EXCERPTED TEXT:
In ArcGIS Python API 1.8.1, it allows you to make an asynchronous call of delete_features function by setting the future parameter to True.

The API document is here:

arcgis.features module — arcgis 1.8.2 documentation 

Returns:  Dict if future=False (default), else a concurrent.Future class.

I'd like to check the Future.result() to see if the operation has completed or failed. (there are nearly 1 million records...) :  my understanding is it should only return when it is completed or it is failed, but actually it returns the following dictionary:

{'submissionTime': 1604031554270, 'lastUpdatedTime': 1604031554270, 'status': 'Pending'}

So, what's the use of returning a Future object which seems returned immediately and never gets updated? is there an example to show how I am supposed to use this return?  I'll ask the same question for calculate function .

Am I alone in this?

Tags (2)
1 Reply
SamSzotkowski
Regular Contributor

Hello from the future.  You are not alone, I was curious as well, and I haven't been able to find any examples online.

WHAT YOU WILL DO:
• 1. In the ArcGIS forum thread, why does the poster doubt the usefulness of the Future object returned by delete_features? Answer in one to three sentences.
• 2. Reproduce the ArcGIS forum thread word for word, from "arcgis.features module —" to "calculate function .".

PROVIDED DATA:
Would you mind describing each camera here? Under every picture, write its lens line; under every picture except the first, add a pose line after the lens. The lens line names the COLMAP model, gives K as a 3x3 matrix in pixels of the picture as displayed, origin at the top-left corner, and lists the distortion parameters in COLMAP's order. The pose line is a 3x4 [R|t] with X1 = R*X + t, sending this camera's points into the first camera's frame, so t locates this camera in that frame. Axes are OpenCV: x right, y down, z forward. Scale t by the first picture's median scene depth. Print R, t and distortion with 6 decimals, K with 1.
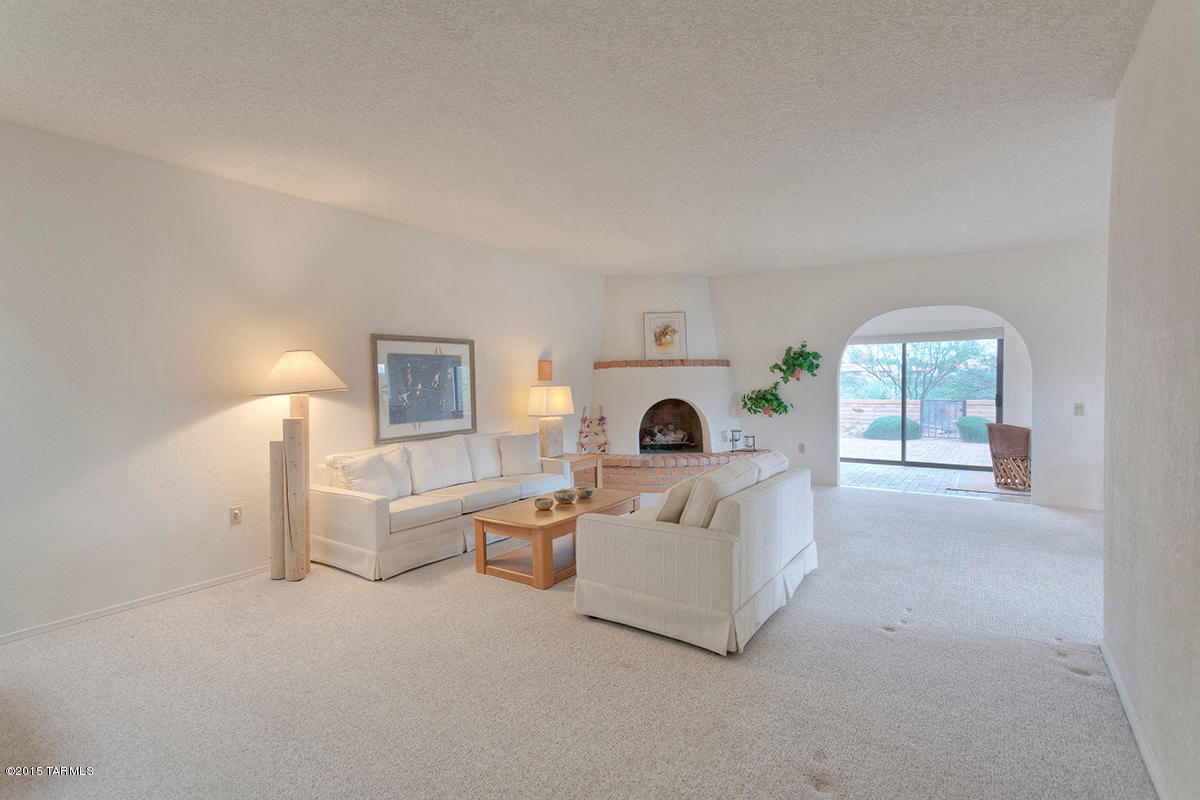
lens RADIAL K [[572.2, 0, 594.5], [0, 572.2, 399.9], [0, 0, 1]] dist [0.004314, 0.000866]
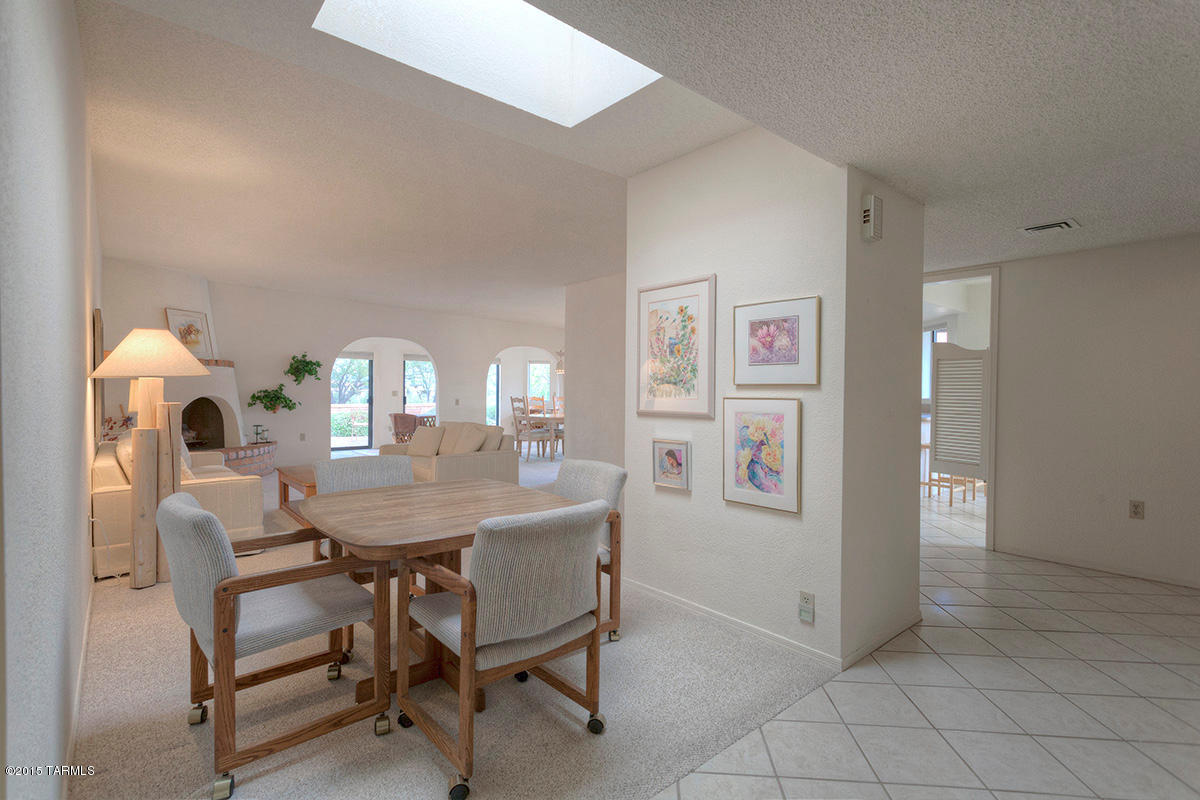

REPLIES:
• 1. The poster expected Future.result() to return only once the operation had completed or failed. Instead, it returned a dictionary whose status was 'Pending'. The Future therefore seemed to come back immediately and never get updated.

• 2.
arcgis.features module — arcgis 1.8.2 documentation 

Returns:  Dict if future=False (default), else a concurrent.Future class.

I'd like to check the Future.result() to see if the operation has completed or failed. (there are nearly 1 million records...) :  my understanding is it should only return when it is completed or it is failed, but actually it returns the following dictionary:

{'submissionTime': 1604031554270, 'lastUpdatedTime': 1604031554270, 'status': 'Pending'}

So, what's the use of returning a Future object which seems returned immediately and never gets updated? is there an example to show how I am supposed to use this return?  I'll ask the same question for calculate function .